Urban energy transition in Kenya

As a part of New Global research, Erika Forstén recently finished her master’s thesis on urban energy transitions in emerging markets. The aim of the thesis was to identify the main urban energy challenges and barriers for the transition to a sustainable urban energy system in Nairobi. A literature review was conducted on socio-technical transitions in urban energy systems along with the challenges and barriers associated with them. The empirical data for the qualitative case study was collected mainly through semi-structured interviews during a field research period.

Over a half of all electricity generated in Kenya is consumed in Nairobi, where the urban population and its energy needs are increasing. The study found that the main urban energy challenges in Nairobi are the unreliability and inefficiency of electricity supply, high cost of electricity and pollution resulting from the use of unsustainable fuels. Barriers hindering the transition to sustainable urban energy include insufficient institutional capacity at the urban level, low awareness and availability of information on renewable energy and energy efficiency, lack of suitable financing mechanisms and lack of collaboration and communication between key stakeholders.
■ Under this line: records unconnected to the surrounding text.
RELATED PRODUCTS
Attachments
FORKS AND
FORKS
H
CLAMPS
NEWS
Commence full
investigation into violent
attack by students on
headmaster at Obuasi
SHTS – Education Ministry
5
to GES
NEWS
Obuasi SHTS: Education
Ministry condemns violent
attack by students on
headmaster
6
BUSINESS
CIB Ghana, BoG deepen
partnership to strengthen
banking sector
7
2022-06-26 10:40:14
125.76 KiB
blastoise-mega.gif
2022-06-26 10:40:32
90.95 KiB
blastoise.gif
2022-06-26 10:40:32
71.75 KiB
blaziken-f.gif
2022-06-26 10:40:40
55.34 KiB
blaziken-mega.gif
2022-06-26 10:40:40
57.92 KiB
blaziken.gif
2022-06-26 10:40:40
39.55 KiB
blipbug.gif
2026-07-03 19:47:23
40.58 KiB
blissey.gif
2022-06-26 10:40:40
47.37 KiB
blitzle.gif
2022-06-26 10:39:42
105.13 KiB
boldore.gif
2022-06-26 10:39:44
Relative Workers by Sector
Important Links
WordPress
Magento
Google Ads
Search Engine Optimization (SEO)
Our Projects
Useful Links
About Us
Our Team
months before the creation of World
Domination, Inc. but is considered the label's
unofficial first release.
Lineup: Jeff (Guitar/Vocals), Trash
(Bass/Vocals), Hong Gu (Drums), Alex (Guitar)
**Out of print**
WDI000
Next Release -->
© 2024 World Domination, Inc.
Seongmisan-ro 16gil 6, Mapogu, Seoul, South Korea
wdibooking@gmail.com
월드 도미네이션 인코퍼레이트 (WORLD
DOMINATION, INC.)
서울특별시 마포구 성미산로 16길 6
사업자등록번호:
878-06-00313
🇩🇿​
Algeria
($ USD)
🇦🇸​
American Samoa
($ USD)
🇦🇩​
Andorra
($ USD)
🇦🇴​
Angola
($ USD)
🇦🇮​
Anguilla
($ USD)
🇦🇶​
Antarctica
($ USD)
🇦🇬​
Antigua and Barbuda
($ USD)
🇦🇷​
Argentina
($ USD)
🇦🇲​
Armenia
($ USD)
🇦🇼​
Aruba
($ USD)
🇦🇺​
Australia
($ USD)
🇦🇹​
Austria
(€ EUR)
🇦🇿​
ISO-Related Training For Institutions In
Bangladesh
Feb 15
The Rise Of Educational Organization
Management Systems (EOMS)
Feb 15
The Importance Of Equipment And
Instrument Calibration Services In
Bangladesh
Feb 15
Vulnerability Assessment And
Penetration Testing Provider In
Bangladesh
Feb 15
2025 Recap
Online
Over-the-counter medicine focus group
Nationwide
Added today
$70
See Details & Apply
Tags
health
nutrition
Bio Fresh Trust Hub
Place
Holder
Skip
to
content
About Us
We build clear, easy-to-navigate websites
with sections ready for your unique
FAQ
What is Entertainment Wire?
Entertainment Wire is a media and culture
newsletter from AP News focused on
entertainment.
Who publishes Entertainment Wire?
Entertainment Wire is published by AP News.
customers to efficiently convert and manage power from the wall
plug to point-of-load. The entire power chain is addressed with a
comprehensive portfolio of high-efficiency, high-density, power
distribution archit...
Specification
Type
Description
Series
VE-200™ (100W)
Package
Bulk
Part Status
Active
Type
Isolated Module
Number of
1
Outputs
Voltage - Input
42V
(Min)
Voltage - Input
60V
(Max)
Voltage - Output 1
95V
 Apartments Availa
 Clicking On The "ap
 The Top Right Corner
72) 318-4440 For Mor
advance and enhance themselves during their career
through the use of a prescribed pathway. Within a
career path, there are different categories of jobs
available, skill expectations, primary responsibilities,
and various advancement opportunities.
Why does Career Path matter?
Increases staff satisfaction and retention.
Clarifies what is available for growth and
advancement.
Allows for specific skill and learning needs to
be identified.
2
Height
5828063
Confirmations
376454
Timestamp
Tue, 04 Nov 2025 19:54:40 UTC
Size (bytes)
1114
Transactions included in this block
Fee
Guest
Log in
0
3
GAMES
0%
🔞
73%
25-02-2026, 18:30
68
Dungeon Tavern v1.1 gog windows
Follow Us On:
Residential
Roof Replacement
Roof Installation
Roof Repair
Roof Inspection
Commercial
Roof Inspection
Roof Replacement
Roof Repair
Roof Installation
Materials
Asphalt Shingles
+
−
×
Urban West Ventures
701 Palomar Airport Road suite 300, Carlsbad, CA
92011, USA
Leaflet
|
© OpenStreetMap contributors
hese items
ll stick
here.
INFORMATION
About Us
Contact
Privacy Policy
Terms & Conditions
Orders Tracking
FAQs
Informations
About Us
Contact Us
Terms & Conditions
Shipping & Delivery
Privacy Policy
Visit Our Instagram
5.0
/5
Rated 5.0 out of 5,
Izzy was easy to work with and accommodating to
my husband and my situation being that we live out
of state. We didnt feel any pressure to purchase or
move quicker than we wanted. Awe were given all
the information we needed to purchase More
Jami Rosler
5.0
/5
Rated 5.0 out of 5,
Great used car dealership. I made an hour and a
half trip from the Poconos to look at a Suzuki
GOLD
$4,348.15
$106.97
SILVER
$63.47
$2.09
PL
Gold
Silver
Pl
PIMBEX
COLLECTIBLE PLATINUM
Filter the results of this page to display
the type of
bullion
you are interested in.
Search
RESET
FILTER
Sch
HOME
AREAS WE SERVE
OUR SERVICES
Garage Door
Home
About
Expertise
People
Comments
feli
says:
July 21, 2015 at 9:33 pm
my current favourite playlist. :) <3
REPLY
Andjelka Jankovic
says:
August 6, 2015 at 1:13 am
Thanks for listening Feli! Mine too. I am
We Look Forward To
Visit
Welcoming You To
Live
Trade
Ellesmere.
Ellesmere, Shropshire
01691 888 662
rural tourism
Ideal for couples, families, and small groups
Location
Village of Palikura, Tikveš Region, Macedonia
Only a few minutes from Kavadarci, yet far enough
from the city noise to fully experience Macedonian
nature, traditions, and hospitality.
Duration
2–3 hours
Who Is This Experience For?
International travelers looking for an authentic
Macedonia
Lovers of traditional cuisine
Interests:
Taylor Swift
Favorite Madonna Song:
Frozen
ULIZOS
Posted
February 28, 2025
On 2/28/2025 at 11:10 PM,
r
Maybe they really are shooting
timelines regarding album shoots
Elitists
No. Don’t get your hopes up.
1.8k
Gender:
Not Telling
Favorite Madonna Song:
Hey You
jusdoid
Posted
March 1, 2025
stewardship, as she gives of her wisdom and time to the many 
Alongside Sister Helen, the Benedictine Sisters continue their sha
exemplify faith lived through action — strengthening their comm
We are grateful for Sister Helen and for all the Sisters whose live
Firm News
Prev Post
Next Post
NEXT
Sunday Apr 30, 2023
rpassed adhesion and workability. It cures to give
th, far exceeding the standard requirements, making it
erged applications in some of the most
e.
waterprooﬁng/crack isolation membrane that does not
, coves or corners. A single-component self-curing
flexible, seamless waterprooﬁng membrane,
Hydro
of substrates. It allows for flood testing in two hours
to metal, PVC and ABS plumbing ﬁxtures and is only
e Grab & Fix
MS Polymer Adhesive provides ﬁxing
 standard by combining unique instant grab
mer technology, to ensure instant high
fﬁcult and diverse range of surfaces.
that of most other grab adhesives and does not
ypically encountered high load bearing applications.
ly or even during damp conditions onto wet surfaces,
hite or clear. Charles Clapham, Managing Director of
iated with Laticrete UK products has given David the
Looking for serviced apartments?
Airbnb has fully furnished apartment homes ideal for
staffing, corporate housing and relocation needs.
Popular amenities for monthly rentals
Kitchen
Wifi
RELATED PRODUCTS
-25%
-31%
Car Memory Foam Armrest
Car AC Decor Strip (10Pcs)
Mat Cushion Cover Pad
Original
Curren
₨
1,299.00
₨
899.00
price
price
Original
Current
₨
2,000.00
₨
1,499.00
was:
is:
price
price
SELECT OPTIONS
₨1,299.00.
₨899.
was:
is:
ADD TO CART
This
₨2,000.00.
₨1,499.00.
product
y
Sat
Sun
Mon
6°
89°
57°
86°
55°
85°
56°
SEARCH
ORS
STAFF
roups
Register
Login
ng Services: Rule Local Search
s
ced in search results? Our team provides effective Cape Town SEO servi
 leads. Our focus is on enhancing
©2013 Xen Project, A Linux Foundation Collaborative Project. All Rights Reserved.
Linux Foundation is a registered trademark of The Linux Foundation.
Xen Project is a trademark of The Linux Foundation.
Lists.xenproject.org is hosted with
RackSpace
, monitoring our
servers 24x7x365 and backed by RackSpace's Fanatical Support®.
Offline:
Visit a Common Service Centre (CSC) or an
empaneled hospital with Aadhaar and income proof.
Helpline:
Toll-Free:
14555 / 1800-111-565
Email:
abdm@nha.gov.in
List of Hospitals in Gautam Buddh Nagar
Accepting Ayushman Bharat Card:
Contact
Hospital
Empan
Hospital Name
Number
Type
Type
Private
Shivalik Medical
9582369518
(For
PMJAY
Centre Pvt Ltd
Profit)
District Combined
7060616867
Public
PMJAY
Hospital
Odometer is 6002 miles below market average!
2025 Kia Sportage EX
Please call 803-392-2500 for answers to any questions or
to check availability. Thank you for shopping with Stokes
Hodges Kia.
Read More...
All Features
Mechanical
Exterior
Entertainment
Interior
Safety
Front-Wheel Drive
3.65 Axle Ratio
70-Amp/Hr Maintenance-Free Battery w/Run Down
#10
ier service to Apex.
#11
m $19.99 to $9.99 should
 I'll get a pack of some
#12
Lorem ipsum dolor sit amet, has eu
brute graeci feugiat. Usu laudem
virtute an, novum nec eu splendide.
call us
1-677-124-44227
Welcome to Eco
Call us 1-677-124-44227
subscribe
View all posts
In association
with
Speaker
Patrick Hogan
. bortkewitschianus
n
– Further research on the topic should increase understanding on how to overcome the urban energy challenges and provide modern energy services for increasing urban populations in Kenya and other emerging countries in a sustainable manner, says Erika Forstén.

This is critical as energy is not only the largest single contributor to global climate change, but also a critical driver of socio-economic development in emerging countries. Future growth of global energy demand will predominantly come from cities in developing and emerging countries, while Sub-Saharan Africa is among the most rapidly urbanising regions of the world, which also experiences the lowest levels of access to electricity.